Everyday life forces you to be creative and resilient. Matters associated with transitioning from place to place and getting dressed can be very challenging.

“If I can't open the zipper on my purse, I will need to keep pushing to solve the problem. I just can't sit there and worry.”

Sometimes you can see the progression of the disease in not being able to use a tool like you used to. Sometimes the assistive devices are broken: for example, a wheelchair tire can go flat due to broken glass.

A drug called nusinersen can slow down the progression of the disease and mitigate symptoms, but it is very expensive and its use in public health care has been restricted. The Council for Choices in Health Care in Finland (COHERE Finland) has recommended that nusinersen be administered only to SMA patients under the age of 17 who were diagnosed under the age of 2. There are perhaps 30 such patients in Finland.

There is no equivalent medical evidence of there being benefits to older patients and patients diagnosed later. This means that Nyström will not be receiving the medication for her illness in the near future, at least not in Finland. In many European countries, SMA patients of all ages receive the drug. “The medicine can affect whether you are able to eat ordinary food independently or use your computer and phone yourself. You do not need any miraculous improvement or the recovery of your lost ability to walk. It would be a victory if the drug stopped the progression of the disease.”

Anna Nyström had never expected that such a drug would be invented. Now the drug exists, but it is out of her reach.

“I can't keep thinking all the time that the treatment has been found, but I can't have it. You get tired of it.”

Anna Nyström ja koira

Accessibility issues need to be voiced

Nyström cannot use gym equipment, but she loves to swim. You can move around in water in completely different ways than you can on dry land. That is why she finds it intolerable that there is no completely accessible swimming pool in Helsinki sufficiently close to her, where she would be able to rehabilitate herself in water. A vital, beloved hobby has been left behind.
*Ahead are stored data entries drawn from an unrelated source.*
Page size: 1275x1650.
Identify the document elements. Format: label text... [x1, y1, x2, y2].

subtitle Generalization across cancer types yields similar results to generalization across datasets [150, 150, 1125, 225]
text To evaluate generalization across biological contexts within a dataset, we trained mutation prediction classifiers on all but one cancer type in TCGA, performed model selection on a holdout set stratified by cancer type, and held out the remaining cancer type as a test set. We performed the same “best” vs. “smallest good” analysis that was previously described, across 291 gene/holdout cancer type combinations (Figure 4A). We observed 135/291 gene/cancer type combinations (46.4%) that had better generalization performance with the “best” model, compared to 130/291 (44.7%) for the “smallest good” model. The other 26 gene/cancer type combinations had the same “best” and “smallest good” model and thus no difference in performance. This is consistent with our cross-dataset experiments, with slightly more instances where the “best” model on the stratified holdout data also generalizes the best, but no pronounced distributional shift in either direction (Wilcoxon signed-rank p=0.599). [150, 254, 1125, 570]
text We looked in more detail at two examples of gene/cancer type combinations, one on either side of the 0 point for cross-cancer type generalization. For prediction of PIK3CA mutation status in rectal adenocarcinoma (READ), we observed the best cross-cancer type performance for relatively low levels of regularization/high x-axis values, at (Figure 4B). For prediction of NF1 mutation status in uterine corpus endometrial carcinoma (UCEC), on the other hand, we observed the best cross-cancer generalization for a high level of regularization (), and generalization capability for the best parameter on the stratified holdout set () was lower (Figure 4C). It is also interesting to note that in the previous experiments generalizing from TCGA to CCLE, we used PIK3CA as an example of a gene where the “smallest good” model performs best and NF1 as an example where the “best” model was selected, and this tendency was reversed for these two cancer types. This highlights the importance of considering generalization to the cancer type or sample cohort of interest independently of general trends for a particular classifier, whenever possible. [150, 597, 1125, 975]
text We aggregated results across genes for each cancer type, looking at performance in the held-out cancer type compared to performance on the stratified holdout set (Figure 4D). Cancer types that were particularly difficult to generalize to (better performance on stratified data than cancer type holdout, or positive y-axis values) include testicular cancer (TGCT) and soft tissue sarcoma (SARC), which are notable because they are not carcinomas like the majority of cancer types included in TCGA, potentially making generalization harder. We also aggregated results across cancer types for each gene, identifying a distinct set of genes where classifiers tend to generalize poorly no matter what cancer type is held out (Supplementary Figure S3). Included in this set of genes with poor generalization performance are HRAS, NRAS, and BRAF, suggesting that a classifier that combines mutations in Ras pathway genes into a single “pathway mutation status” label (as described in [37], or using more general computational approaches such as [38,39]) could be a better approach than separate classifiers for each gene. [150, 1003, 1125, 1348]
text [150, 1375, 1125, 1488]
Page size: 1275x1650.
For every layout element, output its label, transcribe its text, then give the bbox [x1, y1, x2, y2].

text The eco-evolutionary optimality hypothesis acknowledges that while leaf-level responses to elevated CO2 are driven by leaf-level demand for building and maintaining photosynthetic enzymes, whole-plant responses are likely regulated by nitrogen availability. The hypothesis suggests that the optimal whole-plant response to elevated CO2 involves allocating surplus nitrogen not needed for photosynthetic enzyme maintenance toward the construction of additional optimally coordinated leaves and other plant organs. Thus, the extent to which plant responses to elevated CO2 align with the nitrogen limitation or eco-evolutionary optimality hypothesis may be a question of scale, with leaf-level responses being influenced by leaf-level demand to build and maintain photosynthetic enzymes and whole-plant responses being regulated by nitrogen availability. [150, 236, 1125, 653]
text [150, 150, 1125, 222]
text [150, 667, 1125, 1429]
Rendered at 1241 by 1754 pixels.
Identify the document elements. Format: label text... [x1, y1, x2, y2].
Nyström returns to the issue of accessibility again and again. How dramatically it can influence who gets to access a particular place at all, or hear or see a particular thing. And how often it is impossible to get information about it in advance.

“Finland often invokes the fact that old buildings cannot be made accessible. Well, the Colosseum is very easily accessible by wheelchair and has a brand new glass elevator. In Rome and New York, for example, theaters are often built without stairs or steps. Everyone walks along ramps or inclined floors. It has been understood for a long time, that it makes it easier for everyone to walk.”

Nyström is still delighted by the Roman restaurant whose toilet doorway was a bit cramped for a wheelchair – but the door was raised off its hinges in the blink of an eye and without asking, just so that Nyström would agree to come to dinner. A wheelchair user was seen as a desirable customer just like everyone else.

Nyström hopes that accessibility would always be mentioned in hotel descriptions, for example. The other day, she bombarded the editors of the “Nyt” weekly supplement of Helsingin Sanomat about adding information about a restaurant's accessibility to the newspaper’s restaurant ratings. Success in the issue called for a celebration.

“There is a solution to just about every issue, if you really want it,” Nyström says.

“If society is open, personal assistance and assistive devices are available and the environment is accessible, even the disabled can work. Accessibility is taking away from no one, but is rather for everyone's benefit.”

Three things that give me strength

  1. Children, my own and everyone else's. I've never been in town without some child taking notice of me. It's just about healthy curiosity. Children tend to accept simple answers.
  2. Outdoor activities. I'm an outdoor activity addict. I go out every day, never mind the weather, and regardless of the season.
  3. Beauty. I appreciate beautiful things and cleanliness. I do not decorate our home to match magazine pictures, but I like to cherish layers, personality, and authenticity.